Esses impactos foram mais intensos nas áreas com maiores concentrações de metais e matéria orgânica contaminada. Para os pesquisadores, os resultados confirmam que a poluição do Capibaribe não é apenas detectável em laboratório, mas biologicamente ativa, com potencial de comprometer a base da cadeia alimentar aquática.
O que isso significa para as garças
Pesquisas com garças e outras aves da família Ardeidae mostram que metais pesados podem se acumular em tecidos, penas e ovos, afetando funções vitais.
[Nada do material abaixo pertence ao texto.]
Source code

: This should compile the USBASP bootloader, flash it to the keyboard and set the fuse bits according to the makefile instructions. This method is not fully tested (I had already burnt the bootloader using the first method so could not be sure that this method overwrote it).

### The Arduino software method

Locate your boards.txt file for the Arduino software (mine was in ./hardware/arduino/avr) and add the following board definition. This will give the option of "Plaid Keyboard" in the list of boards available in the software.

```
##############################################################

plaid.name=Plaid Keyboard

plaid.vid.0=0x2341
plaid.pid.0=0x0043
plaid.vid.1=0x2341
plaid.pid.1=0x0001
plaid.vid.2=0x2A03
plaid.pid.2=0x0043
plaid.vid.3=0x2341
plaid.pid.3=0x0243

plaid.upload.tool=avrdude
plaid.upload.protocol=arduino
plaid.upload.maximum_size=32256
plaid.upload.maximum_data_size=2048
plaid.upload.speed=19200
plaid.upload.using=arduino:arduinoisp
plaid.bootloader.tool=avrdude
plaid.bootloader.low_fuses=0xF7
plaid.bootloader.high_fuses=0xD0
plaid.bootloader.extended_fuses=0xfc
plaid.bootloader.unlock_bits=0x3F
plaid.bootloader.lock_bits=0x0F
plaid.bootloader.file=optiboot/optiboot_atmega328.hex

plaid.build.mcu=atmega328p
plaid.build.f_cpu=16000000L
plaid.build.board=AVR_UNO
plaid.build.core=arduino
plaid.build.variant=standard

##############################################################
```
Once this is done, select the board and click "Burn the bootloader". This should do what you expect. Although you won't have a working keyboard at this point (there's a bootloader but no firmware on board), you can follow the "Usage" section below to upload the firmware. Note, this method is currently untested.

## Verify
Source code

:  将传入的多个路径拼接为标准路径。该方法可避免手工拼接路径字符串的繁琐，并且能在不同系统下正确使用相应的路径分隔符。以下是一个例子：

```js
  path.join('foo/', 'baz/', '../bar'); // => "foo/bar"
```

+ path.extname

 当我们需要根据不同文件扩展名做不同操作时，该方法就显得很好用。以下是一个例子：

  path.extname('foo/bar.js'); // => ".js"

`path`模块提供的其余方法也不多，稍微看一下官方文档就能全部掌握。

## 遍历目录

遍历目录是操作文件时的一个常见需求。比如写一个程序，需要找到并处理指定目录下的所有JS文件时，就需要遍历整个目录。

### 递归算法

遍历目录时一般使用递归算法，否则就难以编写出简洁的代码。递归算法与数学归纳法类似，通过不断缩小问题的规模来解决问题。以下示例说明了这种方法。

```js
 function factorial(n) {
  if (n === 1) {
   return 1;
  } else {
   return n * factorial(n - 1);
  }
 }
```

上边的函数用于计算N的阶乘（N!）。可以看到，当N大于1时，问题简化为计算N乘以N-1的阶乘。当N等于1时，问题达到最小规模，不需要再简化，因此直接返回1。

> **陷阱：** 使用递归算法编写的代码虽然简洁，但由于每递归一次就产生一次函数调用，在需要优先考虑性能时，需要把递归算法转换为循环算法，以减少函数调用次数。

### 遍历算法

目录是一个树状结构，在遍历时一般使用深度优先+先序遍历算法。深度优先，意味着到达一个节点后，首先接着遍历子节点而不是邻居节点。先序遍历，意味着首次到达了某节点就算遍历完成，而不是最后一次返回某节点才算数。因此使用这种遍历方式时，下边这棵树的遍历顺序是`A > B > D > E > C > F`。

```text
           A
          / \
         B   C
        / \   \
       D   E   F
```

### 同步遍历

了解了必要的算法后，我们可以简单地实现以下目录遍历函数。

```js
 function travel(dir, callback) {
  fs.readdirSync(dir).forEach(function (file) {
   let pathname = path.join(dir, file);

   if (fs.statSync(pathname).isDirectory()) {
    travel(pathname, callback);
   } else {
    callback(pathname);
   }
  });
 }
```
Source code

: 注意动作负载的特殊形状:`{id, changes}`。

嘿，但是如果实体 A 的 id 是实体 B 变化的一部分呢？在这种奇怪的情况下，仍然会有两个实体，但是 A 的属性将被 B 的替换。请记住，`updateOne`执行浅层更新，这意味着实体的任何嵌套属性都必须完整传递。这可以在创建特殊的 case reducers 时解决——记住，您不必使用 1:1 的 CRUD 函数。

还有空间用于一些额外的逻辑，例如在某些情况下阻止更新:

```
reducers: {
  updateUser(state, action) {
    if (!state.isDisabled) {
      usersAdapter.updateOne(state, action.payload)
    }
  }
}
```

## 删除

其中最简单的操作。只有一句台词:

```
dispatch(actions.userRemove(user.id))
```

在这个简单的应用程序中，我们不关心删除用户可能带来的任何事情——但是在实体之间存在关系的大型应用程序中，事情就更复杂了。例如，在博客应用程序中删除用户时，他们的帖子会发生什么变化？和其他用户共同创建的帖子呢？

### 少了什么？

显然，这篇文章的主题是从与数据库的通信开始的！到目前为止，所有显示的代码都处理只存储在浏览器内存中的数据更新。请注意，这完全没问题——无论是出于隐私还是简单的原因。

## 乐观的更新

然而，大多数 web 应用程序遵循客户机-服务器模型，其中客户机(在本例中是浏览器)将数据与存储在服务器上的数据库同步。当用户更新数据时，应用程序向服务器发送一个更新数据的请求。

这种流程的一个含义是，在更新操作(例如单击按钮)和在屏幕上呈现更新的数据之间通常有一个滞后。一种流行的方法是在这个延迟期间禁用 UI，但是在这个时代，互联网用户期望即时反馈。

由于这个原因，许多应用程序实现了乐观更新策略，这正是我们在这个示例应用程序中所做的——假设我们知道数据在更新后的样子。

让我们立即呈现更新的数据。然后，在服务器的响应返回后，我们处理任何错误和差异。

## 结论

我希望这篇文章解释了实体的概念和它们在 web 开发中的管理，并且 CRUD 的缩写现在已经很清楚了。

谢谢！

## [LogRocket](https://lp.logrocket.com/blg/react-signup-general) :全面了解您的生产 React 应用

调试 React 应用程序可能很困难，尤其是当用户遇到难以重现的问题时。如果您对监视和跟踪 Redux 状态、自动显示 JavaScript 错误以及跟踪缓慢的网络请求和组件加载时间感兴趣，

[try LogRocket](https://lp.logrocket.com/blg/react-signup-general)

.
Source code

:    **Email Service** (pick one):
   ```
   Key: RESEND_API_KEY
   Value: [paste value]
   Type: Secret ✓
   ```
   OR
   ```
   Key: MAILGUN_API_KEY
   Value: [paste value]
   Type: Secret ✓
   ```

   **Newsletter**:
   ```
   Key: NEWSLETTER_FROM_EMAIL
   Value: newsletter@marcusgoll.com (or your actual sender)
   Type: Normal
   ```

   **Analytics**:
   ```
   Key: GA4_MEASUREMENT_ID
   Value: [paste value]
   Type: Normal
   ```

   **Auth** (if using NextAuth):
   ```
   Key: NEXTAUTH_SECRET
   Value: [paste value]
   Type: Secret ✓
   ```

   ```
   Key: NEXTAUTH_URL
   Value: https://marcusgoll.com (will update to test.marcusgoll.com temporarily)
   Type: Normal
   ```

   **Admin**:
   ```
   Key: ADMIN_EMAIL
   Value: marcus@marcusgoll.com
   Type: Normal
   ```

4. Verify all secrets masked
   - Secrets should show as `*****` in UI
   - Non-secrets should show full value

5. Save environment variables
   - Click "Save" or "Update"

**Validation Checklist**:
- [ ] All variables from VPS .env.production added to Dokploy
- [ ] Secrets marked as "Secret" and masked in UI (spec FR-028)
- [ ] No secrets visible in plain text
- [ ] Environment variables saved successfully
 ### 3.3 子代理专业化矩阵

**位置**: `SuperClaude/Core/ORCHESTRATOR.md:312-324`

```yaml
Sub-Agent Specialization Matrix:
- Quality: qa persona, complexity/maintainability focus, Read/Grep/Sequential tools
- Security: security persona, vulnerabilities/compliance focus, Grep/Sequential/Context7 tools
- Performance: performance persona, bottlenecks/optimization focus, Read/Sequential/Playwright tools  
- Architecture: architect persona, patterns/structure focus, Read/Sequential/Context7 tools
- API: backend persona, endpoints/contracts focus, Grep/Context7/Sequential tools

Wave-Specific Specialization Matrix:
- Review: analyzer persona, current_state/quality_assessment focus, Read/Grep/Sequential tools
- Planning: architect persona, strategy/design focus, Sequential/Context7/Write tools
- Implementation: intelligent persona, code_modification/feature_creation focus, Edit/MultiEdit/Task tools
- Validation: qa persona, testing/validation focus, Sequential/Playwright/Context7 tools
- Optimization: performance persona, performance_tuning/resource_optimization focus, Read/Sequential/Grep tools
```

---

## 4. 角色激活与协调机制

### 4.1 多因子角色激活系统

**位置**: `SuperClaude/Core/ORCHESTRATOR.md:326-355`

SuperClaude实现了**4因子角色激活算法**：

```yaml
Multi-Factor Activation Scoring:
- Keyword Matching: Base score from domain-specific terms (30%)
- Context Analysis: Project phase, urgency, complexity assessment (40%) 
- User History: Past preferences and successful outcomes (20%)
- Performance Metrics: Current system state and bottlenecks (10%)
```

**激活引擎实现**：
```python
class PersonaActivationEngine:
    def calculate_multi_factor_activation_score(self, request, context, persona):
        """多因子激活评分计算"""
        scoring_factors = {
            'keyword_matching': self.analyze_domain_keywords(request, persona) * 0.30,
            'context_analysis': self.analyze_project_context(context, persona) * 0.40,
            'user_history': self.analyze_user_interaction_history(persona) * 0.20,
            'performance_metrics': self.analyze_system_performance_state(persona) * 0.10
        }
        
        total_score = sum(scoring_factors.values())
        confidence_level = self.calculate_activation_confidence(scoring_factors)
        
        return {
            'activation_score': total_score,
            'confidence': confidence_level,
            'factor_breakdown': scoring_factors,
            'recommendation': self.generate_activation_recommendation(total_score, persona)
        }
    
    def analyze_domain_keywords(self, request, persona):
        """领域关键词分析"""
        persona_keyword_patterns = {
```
Entre os efeitos documentados estão a redução do sucesso reprodutivo, alterações hormonais, problemas neurológicos, enfraquecimento do sistema imunológico e aumento da mortalidade de filhotes.
O consumo contínuo de peixes contaminados é a principal via de exposição. Como predadoras de topo, as garças tendem a concentrar poluentes em níveis mais elevados do que os organismos que servem de alimento.
Um trabalho da Universidade Federal do Rio Grande do Norte (UFRN) também aponta caminhos para o monitoramento dessas aves sem causar danos, uma vez que penas e ovos de garças funcionam como biomonitores eficientes da contaminação ambiental. Parte dos metais acumulados no corpo das aves é excretada para esses tecidos, permitindo estimar o nível de exposição ao longo do tempo.
A presença das garças no Capibaribe também se mostra como uma resistência ao crescimento urbano. “Há cerca de 30 anos para cá, ou um pouco menos, a vegetação do mangue vem se recuperando nas margens do Rio Capibaribe. Isso é algo muito positivo, porque, de alguma forma, esse manguezal serve como abrigo e contribui para reduzir um pouco a poluição ambiental. Além disso, oferece áreas de repouso, de pouso e de reprodução”, pontua o professor da UFRPE.
Manutenção do Rio Capibaribe
Questionada pelo Diario sobre as medidas adotadas para evitar o aumento da poluição no rio, a Secretaria de Meio Ambiente, Sustentabilidade e de Fernando de Noronha informou que “possui representação no Comitê da Bacia Hidrográfica do Rio Capibaribe, participa ativamente das discussões e decisões do colegiado, com outros representantes do poder público, usuários da água (como a indústria e a agricultura) e organizações da sociedade civil”.
A pasta destacou que desenvolve ações de educação ambiental para sensibilizar à população sobre o descarte correto de resíduos e o apoio de ONGs e de ativistas que trabalham pela preservação e defesa do rio.
A Companhia Pernambucana do Meio Ambiente (CPRH) também promove monitoramento hídrico feito por análise da água. Também são promovidas ações de educação ambiental nas escolas.